IEEE Access (Jan 2019)
Detection of Acute Tonic Cold Pain From Microwave Transcranial Transmission Signals Obtained via the Microwave Scattering Approach
Abstract
To investigate the feasibility of detecting acute tonic cold pain (CP) perception from recordable microwave transcranial transmission (MTT) signals by using machine learning techniques. CP and no-pain (NP) MTT signals collected from 15 young subjects are analyzed in the wavelet packet transformation (WPT) and variational mode decomposition (VMD) domains. In addition, features such as relative energy change, refined composite multiscale dispersion entropy, refined composite multiscale fuzzy entropy, and autoregressive model coefficients are extracted in the WPD, VMD, VMD-WPD, and WPD-VMD domains. Simultaneously, support vector machine (SVM) is selected as the classifier, and feature indexes are input into the classifier by using the 10-fold cross validation method to obtain the best training and test datasets.
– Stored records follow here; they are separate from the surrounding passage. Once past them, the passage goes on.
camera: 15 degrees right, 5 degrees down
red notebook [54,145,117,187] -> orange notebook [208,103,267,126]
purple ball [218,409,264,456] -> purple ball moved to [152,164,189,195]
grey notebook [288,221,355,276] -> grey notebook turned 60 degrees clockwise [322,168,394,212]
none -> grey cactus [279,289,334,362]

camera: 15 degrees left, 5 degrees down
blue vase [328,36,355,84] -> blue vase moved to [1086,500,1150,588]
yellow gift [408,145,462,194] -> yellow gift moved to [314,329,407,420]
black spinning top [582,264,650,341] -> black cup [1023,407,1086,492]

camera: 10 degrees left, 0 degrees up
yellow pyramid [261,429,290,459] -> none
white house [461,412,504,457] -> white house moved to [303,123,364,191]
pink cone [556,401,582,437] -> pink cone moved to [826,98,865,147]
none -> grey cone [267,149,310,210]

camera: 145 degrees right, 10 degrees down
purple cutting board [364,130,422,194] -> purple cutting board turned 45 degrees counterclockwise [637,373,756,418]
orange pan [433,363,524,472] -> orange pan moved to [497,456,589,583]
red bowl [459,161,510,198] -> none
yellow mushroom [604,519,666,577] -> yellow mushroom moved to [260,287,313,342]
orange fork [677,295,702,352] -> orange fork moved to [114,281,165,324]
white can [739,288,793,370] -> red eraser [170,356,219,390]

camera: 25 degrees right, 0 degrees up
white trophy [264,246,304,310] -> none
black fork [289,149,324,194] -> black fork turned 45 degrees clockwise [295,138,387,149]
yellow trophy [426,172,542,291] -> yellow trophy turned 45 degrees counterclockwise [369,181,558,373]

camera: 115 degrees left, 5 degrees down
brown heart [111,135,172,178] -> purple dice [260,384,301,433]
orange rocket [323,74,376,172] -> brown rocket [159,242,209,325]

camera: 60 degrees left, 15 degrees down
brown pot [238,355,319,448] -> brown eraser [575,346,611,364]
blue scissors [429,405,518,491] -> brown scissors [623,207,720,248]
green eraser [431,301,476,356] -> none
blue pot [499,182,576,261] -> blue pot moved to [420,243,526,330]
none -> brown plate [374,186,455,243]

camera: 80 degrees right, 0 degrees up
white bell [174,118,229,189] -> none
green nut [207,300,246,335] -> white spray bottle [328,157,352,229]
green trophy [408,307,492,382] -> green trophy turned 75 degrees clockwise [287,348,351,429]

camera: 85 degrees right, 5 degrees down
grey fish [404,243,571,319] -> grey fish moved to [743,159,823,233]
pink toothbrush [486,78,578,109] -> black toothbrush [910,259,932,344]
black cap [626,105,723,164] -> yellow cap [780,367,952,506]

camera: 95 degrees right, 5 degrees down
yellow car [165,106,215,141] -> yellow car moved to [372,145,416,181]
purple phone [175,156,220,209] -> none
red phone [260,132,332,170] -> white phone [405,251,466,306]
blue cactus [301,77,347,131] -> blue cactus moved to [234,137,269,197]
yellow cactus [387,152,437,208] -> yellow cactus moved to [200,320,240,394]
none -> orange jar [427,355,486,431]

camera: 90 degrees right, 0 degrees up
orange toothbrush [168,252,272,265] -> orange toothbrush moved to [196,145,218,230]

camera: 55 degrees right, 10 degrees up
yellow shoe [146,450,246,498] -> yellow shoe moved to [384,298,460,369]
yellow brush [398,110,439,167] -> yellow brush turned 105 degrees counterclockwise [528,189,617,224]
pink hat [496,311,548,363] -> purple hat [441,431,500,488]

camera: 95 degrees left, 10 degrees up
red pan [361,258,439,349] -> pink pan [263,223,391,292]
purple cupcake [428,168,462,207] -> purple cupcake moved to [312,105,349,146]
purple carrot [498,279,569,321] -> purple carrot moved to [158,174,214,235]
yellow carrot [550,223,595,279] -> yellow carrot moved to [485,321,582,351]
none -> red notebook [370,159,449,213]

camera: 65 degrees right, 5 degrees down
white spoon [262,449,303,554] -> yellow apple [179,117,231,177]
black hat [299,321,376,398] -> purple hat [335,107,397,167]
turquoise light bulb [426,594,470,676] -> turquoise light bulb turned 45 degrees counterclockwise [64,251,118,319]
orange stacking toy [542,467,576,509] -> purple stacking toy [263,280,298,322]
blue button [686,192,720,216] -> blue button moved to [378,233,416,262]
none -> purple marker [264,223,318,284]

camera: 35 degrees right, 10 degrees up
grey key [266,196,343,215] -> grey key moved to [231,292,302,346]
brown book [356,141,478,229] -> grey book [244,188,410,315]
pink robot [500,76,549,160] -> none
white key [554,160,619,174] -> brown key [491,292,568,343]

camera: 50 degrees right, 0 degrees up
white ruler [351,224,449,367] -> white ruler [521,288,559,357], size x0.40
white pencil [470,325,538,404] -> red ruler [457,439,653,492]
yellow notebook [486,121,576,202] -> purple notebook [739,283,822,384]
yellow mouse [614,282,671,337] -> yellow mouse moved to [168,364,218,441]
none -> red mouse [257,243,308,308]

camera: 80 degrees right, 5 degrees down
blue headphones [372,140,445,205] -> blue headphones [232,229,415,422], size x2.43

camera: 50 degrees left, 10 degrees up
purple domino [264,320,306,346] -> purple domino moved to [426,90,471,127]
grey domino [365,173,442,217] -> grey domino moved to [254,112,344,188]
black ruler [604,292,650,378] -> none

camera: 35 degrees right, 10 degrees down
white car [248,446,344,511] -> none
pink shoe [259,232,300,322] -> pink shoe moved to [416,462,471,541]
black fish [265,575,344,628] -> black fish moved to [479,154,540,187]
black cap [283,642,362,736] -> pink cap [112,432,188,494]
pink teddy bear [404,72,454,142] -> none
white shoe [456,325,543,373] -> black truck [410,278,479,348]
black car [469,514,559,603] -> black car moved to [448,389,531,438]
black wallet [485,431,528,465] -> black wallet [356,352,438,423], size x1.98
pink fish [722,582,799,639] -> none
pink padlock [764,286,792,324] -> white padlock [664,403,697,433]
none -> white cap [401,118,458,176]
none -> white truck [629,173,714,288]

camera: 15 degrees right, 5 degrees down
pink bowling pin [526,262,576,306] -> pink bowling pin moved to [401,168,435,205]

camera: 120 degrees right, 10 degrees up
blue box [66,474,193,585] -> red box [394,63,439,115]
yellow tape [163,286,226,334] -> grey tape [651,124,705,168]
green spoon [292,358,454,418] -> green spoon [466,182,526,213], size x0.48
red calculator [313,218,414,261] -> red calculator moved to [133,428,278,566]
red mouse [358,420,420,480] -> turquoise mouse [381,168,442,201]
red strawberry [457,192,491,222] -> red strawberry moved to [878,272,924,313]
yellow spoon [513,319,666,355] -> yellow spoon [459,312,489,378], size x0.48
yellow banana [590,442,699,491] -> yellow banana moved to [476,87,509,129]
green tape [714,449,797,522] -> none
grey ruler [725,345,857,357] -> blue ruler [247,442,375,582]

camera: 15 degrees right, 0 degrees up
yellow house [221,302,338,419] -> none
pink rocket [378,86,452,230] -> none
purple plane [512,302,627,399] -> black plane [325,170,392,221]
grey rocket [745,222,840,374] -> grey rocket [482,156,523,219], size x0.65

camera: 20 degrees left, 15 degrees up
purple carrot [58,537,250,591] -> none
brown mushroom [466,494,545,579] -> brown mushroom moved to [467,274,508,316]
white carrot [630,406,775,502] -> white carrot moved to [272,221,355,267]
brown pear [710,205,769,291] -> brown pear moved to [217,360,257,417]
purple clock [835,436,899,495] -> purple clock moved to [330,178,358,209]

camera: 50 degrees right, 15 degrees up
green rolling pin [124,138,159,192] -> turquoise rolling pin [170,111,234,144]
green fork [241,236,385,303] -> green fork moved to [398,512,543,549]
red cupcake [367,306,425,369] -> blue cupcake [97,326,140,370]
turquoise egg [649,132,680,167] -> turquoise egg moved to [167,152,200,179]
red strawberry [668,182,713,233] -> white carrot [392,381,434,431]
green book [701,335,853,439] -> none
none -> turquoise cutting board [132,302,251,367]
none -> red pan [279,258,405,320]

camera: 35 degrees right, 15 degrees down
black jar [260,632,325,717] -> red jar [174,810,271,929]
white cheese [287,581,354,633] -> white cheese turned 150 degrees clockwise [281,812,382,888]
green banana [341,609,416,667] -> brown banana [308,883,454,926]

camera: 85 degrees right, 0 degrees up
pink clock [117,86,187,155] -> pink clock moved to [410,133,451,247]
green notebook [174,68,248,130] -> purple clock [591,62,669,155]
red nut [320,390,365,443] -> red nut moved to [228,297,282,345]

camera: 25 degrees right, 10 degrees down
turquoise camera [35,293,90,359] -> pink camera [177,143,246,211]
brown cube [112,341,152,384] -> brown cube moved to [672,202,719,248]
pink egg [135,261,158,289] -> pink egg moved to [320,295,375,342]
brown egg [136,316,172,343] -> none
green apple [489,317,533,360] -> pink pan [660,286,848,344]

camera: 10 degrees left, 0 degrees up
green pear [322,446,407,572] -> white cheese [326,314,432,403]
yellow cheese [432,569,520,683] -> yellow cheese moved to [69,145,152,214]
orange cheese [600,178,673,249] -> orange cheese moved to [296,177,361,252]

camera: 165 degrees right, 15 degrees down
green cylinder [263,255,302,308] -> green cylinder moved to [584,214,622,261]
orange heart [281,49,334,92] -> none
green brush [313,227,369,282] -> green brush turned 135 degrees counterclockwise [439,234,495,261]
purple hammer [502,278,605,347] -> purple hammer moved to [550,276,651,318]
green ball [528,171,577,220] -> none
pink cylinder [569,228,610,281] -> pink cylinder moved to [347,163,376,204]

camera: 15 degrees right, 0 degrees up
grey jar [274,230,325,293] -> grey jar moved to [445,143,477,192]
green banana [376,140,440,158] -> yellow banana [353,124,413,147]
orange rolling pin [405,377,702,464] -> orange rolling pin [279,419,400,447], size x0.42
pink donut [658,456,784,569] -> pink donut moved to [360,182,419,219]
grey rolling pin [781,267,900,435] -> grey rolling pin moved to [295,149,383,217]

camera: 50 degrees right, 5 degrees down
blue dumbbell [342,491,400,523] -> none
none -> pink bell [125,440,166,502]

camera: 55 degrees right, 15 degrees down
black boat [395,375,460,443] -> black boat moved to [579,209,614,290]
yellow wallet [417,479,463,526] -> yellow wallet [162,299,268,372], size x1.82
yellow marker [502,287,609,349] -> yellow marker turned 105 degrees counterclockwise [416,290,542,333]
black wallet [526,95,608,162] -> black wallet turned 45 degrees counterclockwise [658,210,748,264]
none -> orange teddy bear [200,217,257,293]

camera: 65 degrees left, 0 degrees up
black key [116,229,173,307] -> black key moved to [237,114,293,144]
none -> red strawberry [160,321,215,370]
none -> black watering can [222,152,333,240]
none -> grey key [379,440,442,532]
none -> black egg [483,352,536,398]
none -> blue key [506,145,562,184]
Principal component analysis is used to reduce the feature dimensions of the training and test datasets and to improve classification accuracy. Then, the test dataset is imported into the trained classifier for the calculation and evaluation of the model's classification performance. In the validation of the SVM classifier, feature extraction in the WPD-VMD domain is the best pain detection algorithm. It provides high values of sensitivity (91.30%), specificity (90.47%), positive predictive value (91.30%), accuracy (90.90%), and area under curve (0.806). The microwave scattering technique can be used as a direct, objective, and experimentally stable method to detect acute CP perception, this approach has a high application prospect for clinical real-time diagnosis.